Vol.36
Vol.36
文化財保護法の改正と地域博物館―課題と展望―
萩博物館総括学芸員
旧萩城下町の眺望(提供:著者)/萩市街の東側に位置する田床山(標高373m)の頂上からは、阿武川河口の三角州上に形成された旧萩城下町を一望することができる。関ケ原の合戦に敗れた毛利輝元が居城を広島から萩に移したことに伴い城下町が整備され、約260年間、長州萩藩の藩都であった。
2018(平成30)年6月に成立し、翌年4月に施行された改正文化財保護法に関して、有識者の間ではさまざまに議論がなされてきた。大雑把にいえば、文化財を積極的に活用することによって地方自治体の観光・経済面の活性化を目論む国と、そればかりが強調されることによって文化財の保存面を不安視する自治体の文化財関係者らとの間で、せめぎあいになっているようである。こうした状況のもと、法改正の意義や評価については他の執筆者に委ねることにし、筆者は、文化財・歴史遺産を活かしたまちづくりに先進的に取り組んできた萩市の博物館を事例として、法改正が市町村立の博物館すなわち地域博物館に与える影響や、今後の課題と展望などについて考察したい。
地域博物館に求められること
現在わが国には約5,000もの博物館が存在するといわれる。しかし一口に「博物館」といっても、規模や内容は千差万別である。まず設置者の観点からみれば、公立博物館(国・都道府県・市町村)か私立博物館(法人・会社・個人など)か、という違いがある。次に収蔵品の観点からみれば、人文科学系博物館(歴史・民俗・美術など)、自然科学系博物館(生物・天文・地質・理工など)、その両方をあわせた総合博物館に区別される。さらに、人口や交通インフラなどを含む立地環境の違いもあるし、そこで働く学芸職員の人数と専門分野によっても、事情が異なってくる。筆者が勤務する萩博物館を例にとると、公立(市立)の総合博物館に分類されることになる。これに立地環境を加味すれば、萩市という地域に密着した博物館、すなわち地域博物館の典型と位置づけることができよう。なお萩博物館には2020(令和2)年4月現在、専任の学芸職員が5名おり、内訳は歴史2名、民俗1名、生物2名である。再任用や非常勤も含めれば、学芸職員の総数は9名になり、人口約46,000人の地方都市にしては恵まれているほうではないかと思われる。
ともあれ、地域博物館にとって一番大切なことは、地域住民に支持され、必要とされることではないだろうか。当たり前のことかもしれないが、地域博物館を永続させるためには、地域住民の生涯学習・文化活動拠点としての役割を担い続けることが肝要ではないかと考えるのだ。ところが、この当たり前のように思われることが、一筋縄では行かないのが現状である。その原因は、行政の一機関である地域博物館の評価が入館者数の多寡で決められがちであるところにある。特に、自治体の財政状況が悪化している昨今においては、入館者数が多ければ多いほど自治体の歳入増加に貢献していることになる。しかし、それがはたして真の意味での住民生活の向上につながるかといえば、そうとはいいきれない。入館者数がどれほど多くても、地域博物館の活動が住民の生活とかけ離れたところで展開されているようでは、住民の支持を得たり、地域社会における必要性を増したりすることにはつながらないからだ。地域博物館は本来、住民の幸福感や満足度を高めるために存在するはずのものであり、それにプラスされる形で観光・経済面への貢献をも果たせるならば、それこそまさに、鬼に金棒の地域博物館ということになるのだろう。

[提供データ]:
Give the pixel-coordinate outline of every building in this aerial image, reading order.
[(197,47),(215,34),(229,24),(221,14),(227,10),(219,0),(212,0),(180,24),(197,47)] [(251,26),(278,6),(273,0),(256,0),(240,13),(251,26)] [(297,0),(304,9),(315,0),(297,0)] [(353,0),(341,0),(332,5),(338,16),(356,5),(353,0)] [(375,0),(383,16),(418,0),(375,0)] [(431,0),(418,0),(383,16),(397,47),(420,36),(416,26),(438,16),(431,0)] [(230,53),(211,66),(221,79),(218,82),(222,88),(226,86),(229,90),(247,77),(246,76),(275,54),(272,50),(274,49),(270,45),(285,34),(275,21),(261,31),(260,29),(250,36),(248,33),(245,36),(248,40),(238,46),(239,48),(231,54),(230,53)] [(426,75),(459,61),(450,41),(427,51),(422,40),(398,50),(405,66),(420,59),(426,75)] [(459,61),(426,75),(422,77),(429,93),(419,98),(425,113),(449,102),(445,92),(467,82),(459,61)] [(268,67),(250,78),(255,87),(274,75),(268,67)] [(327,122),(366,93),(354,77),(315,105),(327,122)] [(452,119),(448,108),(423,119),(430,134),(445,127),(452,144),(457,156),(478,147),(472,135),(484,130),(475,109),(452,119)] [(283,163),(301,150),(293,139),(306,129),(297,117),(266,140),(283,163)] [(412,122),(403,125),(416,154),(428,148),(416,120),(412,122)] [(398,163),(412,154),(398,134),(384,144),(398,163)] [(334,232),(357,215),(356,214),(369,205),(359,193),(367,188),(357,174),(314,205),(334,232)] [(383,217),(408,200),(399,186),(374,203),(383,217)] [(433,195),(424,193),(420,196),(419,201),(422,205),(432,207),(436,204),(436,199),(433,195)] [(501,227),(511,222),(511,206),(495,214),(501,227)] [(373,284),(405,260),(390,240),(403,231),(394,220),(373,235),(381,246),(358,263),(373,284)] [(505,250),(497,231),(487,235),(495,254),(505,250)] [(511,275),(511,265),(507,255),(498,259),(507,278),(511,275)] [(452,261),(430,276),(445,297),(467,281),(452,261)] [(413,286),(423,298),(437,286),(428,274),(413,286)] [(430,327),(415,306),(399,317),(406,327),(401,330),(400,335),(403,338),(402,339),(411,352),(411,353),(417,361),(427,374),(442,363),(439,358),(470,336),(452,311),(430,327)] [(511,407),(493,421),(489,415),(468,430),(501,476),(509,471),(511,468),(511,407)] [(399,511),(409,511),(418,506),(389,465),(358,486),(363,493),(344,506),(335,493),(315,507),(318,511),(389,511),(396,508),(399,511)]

[課題内容 A]:
ページ本文について、次の問いに答えてください。
(i) 改正文化財保護法が成立したのはいつですか。
(ii) 2020年4月現在、萩博物館の専任の学芸職員は何名ですか。
(iii) 田床山の標高は何mですか。
[課題内容 B]:
ページ本文のうち、「地域博物館に求められること」を含む語句で始まり「るほうではないかと思われる。」で終わる部分を、「萩博物館」を「萩市立博物館」に改名して示してください。

[解答全文 A]:
(i) 2018(平成30)年6月
(ii) 5名(歴史2名、民俗1名、生物2名)
(iii) 373m

[解答全文 B]:
地域博物館に求められること
現在わが国には約5,000もの博物館が存在するといわれる。しかし一口に「博物館」といっても、規模や内容は千差万別である。まず設置者の観点からみれば、公立博物館(国・都道府県・市町村)か私立博物館(法人・会社・個人など)か、という違いがある。次に収蔵品の観点からみれば、人文科学系博物館(歴史・民俗・美術など)、自然科学系博物館(生物・天文・地質・理工など)、その両方をあわせた総合博物館に区別される。さらに、人口や交通インフラなどを含む立地環境の違いもあるし、そこで働く学芸職員の人数と専門分野によっても、事情が異なってくる。筆者が勤務する萩市立博物館を例にとると、公立(市立)の総合博物館に分類されることになる。これに立地環境を加味すれば、萩市という地域に密着した博物館、すなわち地域博物館の典型と位置づけることができよう。なお萩市立博物館には2020(令和2)年4月現在、専任の学芸職員が5名おり、内訳は歴史2名、民俗1名、生物2名である。再任用や非常勤も含めれば、学芸職員の総数は9名になり、人口約46,000人の地方都市にしては恵まれているほうではないかと思われる。